Thanks for the bio Sean. The problem with email conversations is that
you don't know the experience level of the poster and its easy to
pigeon-hole others based on their assertions. Its clear that you have
plenty of experience and have found an effective way to program without
relying on unit tests.

It would be interesting to compare our techniques for while I have a
similar background (e.g. over 25 years of programming experience and
low-defect rates), in recent years I have found myself becoming a strong
advocate of test-first/test-driven development. TFD/TDD has not lowered
my defect rate, nor has it found more bugs for me. What it does do is
allow me to refactor the code with more speed and confidence.
[...] and a lot of younger programmers
haven't figured it all out yet and unit tests get them to a higher
quality of code quicker.

This is the comment that triggered my response. Its not just the young
programmers who are finding TDD effective. A lot of us old-timers are too.
 
F

Florian Frank

Please go into detail on this. Why would type checking be an
indication of
weak OO design?

You can usually get rid of those checks by using polymorphism. In Ruby
it's
possible to get rid of them without using inheritace but using duck
typing
instead. Consider this refactoring:

class A
def method1; warn self.class.name + ": method1"; end
end
class B
def method1; warn self.class.name + ": method1"; end
def method2; warn self.class.name + ": method2"; end
end

class C
def do(*objs)
objs.each do |o|
if o.is_a? A
o.method1
elsif o.is_a? B
o.method2
else
raise "argh!"
end
end
end
end
c = C.new
c.do A.new, B.new
# =>
class A
def method1; warn self.class.name + ": method1"; end
def do_it; method1; end
end
class B
def method1; warn self.class.name + ": method1"; end
def method2; warn self.class.name + ": method2"; end
def do_it; method2; end
end

class C
def do(*objs)
objs.each { |o| o.do_it }
end
end
c = C.new
c.do A.new, B.new

Florian Frank
 
D

David A. Black

Hi --

My complaint is that it's not already in the stdlib. I don't expect
everything I want to come from the standard libraries. Most of the code I
call is my own. But when it comes to something like type checking, I really
feel the language should offer SOMETHING sufficient to solve a problem like
this.

Matz is definitely giving thought to this area; see
<http://www.rubyist.net/~matz/slides/rc2003/mgp00031.html>. This is
one area where, I have to admit, I'm glad Matz moves very
cautiously :)


David
 
D

Dave Burt

param.respond_to? '[]' and
param.respond_to? '[]=' and
!param.kind_of? String and
!param.kind_of? Array
 
D

David A. Black

Hi --

param.respond_to? '[]' and
param.respond_to? '[]=' and
!param.kind_of? String and
!param.kind_of? Array

That's not duck typing (see Dave's description(s), especially recent
clarification that duck typing isn't about checking things) -- also,
it would run aground on:

class C
def []
puts "Hello!"
end
end

I think what we may be running into is the possibility that
"ducktyping a Hash" is in a sense a contradiction in terms.


David
 
R

Richard Kilmer

I'm going to chime on this thread in two areas:

1) Having a fairly large 10K Ruby framework Running across over 300 machines
I can safely say that Ruby scales fine...and I duck type when it makes sense
and I use kind_of? when it makes sense. The code stresses all aspects of
Ruby to a pretty large extreme (including threading, networking, parsing).

────────

> [What is required] In the excerpted thread on Ruby type checking, what does the first writer say test-first/test-driven development lets them do?

> [Raw data]
────────

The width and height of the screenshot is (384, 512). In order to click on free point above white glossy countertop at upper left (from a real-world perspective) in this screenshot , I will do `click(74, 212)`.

────────

> [Answer below] It lets them refactor code with more speed and confidence.